Boys’ and Girls’ Lacrosse: Same Name, Different Rules

Boys’ and girls’ lacrosse are the same sport but the rules make them look very different. The differences make it harder for girls to play as their rules are tighter


Same sport. Different game.
Though boys’ and girls’ lacrosse can be defined similarly, they are very different in execution and play. Pounds of padding accompany boys’ uniforms and the physicality defines the boys’ game, while girls only get an eye mask, mouth guard, and the whistle blows if girls come close to contact.

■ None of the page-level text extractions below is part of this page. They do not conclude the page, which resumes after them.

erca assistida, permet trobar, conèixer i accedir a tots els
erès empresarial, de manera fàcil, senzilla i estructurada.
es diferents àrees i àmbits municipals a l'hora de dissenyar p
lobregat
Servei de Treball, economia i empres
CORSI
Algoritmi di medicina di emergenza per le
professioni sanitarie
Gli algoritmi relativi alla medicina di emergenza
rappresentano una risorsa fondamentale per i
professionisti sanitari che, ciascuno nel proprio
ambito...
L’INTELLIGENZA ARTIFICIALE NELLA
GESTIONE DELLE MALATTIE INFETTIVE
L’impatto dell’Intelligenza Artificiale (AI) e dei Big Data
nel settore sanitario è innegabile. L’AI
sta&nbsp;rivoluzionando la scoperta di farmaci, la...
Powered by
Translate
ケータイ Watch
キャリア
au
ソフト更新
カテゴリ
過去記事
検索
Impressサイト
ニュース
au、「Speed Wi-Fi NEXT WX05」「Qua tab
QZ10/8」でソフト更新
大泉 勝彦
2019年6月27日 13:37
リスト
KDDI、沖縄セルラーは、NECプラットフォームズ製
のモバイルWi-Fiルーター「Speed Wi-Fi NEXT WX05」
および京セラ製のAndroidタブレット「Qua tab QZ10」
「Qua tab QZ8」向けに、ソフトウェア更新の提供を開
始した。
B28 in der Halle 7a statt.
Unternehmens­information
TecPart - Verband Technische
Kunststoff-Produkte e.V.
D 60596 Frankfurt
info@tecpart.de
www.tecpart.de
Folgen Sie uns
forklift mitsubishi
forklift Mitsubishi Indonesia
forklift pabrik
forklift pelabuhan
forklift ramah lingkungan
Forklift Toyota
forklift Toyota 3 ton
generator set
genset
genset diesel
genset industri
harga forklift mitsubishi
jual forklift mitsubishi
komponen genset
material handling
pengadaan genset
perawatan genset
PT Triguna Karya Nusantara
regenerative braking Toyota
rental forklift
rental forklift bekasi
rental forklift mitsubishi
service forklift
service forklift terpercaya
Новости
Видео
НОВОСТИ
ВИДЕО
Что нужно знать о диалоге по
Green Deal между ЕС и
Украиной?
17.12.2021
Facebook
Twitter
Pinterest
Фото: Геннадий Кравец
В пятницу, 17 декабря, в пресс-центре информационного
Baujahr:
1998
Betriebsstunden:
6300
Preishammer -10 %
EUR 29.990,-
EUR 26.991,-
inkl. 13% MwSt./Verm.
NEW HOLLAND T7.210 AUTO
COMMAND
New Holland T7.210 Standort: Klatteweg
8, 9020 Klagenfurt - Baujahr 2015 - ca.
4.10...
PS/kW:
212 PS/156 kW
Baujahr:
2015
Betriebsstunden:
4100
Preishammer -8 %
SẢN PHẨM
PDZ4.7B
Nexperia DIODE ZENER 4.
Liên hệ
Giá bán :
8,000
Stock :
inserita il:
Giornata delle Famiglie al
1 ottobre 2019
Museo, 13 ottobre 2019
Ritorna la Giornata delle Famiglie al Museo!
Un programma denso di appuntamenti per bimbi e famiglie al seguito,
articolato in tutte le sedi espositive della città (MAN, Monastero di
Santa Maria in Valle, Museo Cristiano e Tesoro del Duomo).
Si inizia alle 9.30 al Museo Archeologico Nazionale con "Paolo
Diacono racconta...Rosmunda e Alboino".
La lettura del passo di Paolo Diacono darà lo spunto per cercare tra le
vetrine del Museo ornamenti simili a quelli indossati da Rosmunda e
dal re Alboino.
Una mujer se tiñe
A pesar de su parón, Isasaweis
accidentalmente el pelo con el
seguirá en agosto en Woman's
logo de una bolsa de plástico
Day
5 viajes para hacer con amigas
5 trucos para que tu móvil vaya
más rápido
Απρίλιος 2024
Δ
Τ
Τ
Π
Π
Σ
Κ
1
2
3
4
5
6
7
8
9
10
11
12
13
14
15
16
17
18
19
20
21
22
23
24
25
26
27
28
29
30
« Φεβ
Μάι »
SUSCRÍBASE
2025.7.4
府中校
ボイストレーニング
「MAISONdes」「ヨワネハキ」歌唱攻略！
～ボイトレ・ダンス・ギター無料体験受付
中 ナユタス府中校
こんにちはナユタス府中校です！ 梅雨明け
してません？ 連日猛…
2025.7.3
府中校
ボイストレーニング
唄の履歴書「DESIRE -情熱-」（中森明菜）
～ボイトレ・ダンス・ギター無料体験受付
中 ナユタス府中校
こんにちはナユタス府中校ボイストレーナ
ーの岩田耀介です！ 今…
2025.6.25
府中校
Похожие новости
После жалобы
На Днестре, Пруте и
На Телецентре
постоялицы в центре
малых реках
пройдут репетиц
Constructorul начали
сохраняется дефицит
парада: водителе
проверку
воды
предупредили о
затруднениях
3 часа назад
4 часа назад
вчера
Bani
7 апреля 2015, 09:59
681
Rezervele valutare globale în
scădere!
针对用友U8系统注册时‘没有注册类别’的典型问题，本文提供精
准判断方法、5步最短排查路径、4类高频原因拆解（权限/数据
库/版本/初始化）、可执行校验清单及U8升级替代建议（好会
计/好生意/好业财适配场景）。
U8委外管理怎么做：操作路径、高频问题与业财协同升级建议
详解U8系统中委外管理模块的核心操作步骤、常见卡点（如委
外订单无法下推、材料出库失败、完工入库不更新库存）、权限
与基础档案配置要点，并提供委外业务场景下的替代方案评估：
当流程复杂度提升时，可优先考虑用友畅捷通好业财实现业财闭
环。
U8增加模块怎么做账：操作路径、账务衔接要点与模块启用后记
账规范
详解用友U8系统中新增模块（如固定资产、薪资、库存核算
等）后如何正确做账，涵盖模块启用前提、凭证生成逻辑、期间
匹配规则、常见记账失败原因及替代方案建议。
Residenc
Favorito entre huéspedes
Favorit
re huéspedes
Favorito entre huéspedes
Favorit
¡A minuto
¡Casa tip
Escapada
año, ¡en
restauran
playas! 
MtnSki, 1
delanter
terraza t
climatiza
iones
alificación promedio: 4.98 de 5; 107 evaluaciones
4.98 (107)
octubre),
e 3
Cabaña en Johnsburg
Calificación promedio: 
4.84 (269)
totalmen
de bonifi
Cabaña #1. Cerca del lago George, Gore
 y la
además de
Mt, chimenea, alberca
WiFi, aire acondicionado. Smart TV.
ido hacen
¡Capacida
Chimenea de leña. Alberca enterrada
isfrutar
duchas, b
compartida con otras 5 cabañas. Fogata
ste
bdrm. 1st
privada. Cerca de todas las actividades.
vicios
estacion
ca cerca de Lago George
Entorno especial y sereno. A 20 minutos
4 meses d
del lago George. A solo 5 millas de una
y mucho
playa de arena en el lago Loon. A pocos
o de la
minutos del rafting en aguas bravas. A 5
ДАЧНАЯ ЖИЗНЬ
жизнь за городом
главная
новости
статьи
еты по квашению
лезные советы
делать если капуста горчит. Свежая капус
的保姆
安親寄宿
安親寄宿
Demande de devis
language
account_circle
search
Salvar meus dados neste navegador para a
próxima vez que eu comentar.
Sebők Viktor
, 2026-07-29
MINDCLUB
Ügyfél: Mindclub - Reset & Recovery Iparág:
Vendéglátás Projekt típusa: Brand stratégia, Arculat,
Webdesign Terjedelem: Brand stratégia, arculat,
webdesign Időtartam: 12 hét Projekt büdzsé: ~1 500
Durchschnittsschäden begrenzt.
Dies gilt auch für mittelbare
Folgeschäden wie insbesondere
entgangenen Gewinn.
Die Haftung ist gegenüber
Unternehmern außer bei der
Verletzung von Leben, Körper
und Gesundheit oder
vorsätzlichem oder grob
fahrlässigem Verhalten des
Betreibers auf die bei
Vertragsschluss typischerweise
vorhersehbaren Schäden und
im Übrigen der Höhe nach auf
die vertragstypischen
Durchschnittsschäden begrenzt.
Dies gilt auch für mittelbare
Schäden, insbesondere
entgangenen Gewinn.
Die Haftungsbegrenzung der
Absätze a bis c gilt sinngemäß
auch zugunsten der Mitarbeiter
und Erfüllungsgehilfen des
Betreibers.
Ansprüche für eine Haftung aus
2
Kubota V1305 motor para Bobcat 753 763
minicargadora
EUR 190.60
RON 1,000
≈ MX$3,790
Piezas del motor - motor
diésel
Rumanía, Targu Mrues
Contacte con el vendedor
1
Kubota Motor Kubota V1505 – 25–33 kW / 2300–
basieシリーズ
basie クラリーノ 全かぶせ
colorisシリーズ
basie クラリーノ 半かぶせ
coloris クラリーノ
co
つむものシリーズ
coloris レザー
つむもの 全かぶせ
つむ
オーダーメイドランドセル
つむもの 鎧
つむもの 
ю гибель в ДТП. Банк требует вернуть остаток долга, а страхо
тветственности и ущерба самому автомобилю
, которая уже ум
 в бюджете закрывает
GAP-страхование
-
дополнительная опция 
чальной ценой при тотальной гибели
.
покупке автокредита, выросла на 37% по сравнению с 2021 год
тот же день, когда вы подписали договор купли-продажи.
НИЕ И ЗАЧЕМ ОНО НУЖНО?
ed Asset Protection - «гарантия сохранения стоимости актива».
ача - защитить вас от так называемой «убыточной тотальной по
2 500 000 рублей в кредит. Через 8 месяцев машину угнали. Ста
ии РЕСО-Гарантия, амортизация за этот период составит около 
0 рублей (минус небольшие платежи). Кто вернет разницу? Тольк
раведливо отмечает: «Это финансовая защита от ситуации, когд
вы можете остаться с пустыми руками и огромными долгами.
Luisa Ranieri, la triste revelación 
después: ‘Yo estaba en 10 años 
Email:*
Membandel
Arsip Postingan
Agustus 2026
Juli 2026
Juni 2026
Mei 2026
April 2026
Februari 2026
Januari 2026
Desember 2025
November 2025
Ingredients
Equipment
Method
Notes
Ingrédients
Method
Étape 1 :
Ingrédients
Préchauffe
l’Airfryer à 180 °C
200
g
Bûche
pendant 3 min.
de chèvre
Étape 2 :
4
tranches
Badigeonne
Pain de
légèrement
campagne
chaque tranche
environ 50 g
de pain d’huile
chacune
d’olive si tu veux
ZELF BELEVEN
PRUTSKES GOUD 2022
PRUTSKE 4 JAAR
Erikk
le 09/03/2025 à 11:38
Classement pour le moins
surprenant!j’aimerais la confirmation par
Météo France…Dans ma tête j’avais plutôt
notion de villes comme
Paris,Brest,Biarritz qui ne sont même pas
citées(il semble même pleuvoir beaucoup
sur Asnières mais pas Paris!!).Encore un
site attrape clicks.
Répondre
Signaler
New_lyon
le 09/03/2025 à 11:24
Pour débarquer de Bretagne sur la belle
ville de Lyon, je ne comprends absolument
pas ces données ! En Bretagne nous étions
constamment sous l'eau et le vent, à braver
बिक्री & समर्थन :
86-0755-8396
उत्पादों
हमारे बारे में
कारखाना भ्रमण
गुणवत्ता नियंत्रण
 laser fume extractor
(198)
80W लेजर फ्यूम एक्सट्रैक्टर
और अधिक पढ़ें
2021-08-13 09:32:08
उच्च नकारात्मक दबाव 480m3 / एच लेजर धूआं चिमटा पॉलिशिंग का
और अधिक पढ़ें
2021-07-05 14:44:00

Two of the three captains of the girls’ lacrosse team at ELHS, Meghan Nagle and Kaitlyn DiLoreto, explained the lack of padding results in more rules. “Girls lacrosse is slowed down a little because there’s so many minor fouls,” Nagle said. Minor fouls are small incidents on the field that affect another player.
Rules are more strict for girls. There is an
eight meter shot that boys don’t have. When
a foul happens within eight meters around the
cage, also known as the goal, then there is a
free shot.
“It’s kind of like a penalty kick in soccer except [eight meters] happen way more often,” DiLoreto said.
For more severe fouls, such as a girl body checking or slamming into another player, girls can get a yellow card and be sent out for two minutes; two yellow cards and the player is out for the rest of the game. Boys don’t get as many fouls as more is allowed.
The way that girls score is also different from boys because of the regulations on their sticks. While girls have stick checks and their stick pockets can only be so deep, boys have no regulations on their sticks. Nagle explained
That this rule can make it harder for girls to shoot. Most girls have to be really close to the cage or dart between other players to get there.
“You have to have more technique when you catch and throw with a girls’ lacrosse stick,” DiLoreto said.
The captain of the boys’ lacrosse team at ELHS, Jack Keating, agrees that because of the pocket depth it can be difficult to use a girls’ stick. Boys also have an advantage with the length of their sticks. For different positions in men’s lacrosse there can be different stick lengths, for girls it is all the same.
“It’s definitely better to have a long stick when you’re playing defense,” Keating said. Though there are only four players allowed to have a longer stick on the field at a time, it does provide an advantage. Most agree the biggest difference is the physical aspect. Boys body check other players while girls aren’t allowed to touch anyone due to lack of protection while playing.
“Personally, I wished we played more like guys with the physical aspect of it,” DiLoreto said. Nagle explained that over the last few years the sport has been adjusting, though there is still a long way to go for equality.